E num ciclo virtuoso e exponencial, qualquer aumento no número de utilizadores de criptomoedas produz efeitos de rede que incentivam melhorias de usabilidade, beneficiando o ecossistema como um todo e atraindo ainda mais utilizadores.

Além do mais, o aumento do uso de tal rede seria um presente para os combatentes do crime, e não para os criminosos, dada a relativa simplicidade do rastreamento de movimentos. (Não estou sugerindo que isso seja simples, “relativo” é a palavra-chave aqui, mas as técnicas forenses de blockchain estão progredindo rapidamente).

Os grandes escândalos de branqueamento de capitais dos últimos anos foram possíveis devido a práticas negligentes de documentação, informações opacas sobre transações e falta de comunicação entre sistemas de pagamento. A transparência e a imutabilidade das redes blockchain devem ajudar a identificar o crime real.

Embora um maior uso de ativos criptográficos seja positivo, vivo na esperança de que os reguladores bancários percebam os danos que estão causando.
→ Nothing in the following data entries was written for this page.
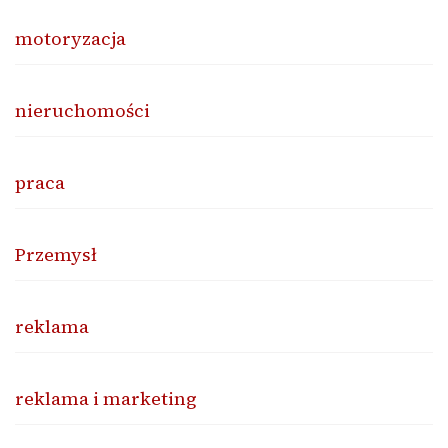
motoryzacja
nieruchomości
praca
Przemysł
reklama
reklama i marketing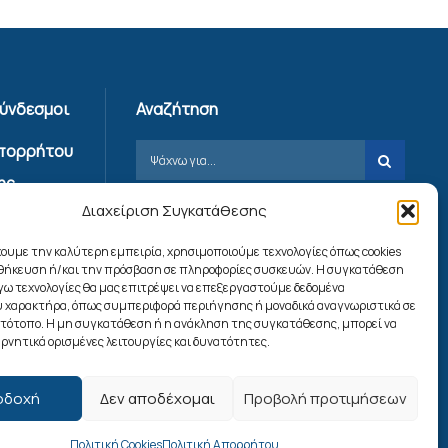
Σύνδεσμοι
Αναζήτηση
Απορρήτου
ης
Διαχείριση Συγκατάθεσης
ίας
χουμε την καλύτερη εμπειρία, χρησιμοποιούμε τεχνολογίες όπως cookies
ookies
οθήκευση ή/και την πρόσβαση σε πληροφορίες συσκευών. Η συγκατάθεση
λόγω τεχνολογίες θα μας επιτρέψει να επεξεργαστούμε δεδομένα
 χαρακτήρα, όπως συμπεριφορά περιήγησης ή μοναδικά αναγνωριστικά σε
Ακολουθήστε μας
στότοπο. Η μη συγκατάθεση ή η ανάκληση της συγκατάθεσης, μπορεί να
ρνητικά ορισμένες λειτουργίες και δυνατότητες.
οδοχή
Δεν αποδέχομαι
Προβολή προτιμήσεων
Πολιτική Cookies
Πολιτική Απορρήτου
Os trilhos Blockchain não são uma solução viável para a maioria, pelo menos ainda não, e a actividade económica seria melhor servida por bancos centrados na actividade bancária, com os clientes livres para realizar actividades legítimas sem medo.

E se, em vez de transferirem o custo colossal da prevenção do crime para as empresas privadas (e, em última análise, para os seus clientes), as autoridades se concentrassem no combate ao crime? O branqueamento de capitais em si não causa danos – isso é causado pela actividade que gera o dinheiro ilícito e pelo crime que o dinheiro facilita.

E se, em vez de impedirem a actividade bancária fundamental de gestão de fundos, as agências se concentrassem na utilização de fluxos para localizar criminosos e processá-los na fonte? Na rede financeira desarticulada de hoje, não é fácil reunir conjuntos de dados díspares – mas, no futuro, a IA poderá tornar isso menos oneroso.

Em suma, o actual sistema de delegar a prevenção do crime aos bancos baseia-se em pressupostos erróneos (que os bancos devem ser responsáveis ​​pelo policiamento, que a prevenção é mais importante do que encorajar oportunidades, que o bloqueio das transferências acabará com o crime) e causa mais danos do que benefícios.

Felizmente, está a surgir uma alternativa, uma alternativa que as autoridades estão finalmente a reconhecer que não podem encerrar. Mais uma vez, o ecossistema criptográfico assume a responsabilidade. Mais uma vez, ajuda-nos a resistir aos excessos autoritários.

Deveríamos estar felizes por esta alternativa existir. Também podemos ficar tristes por parecer cada vez mais necessário.

Nota: As opiniões expressas nesta coluna são de responsabilidade do autor e não refletem necessariamente as da CoinDesk, Inc. ou de seus proprietários e afiliados.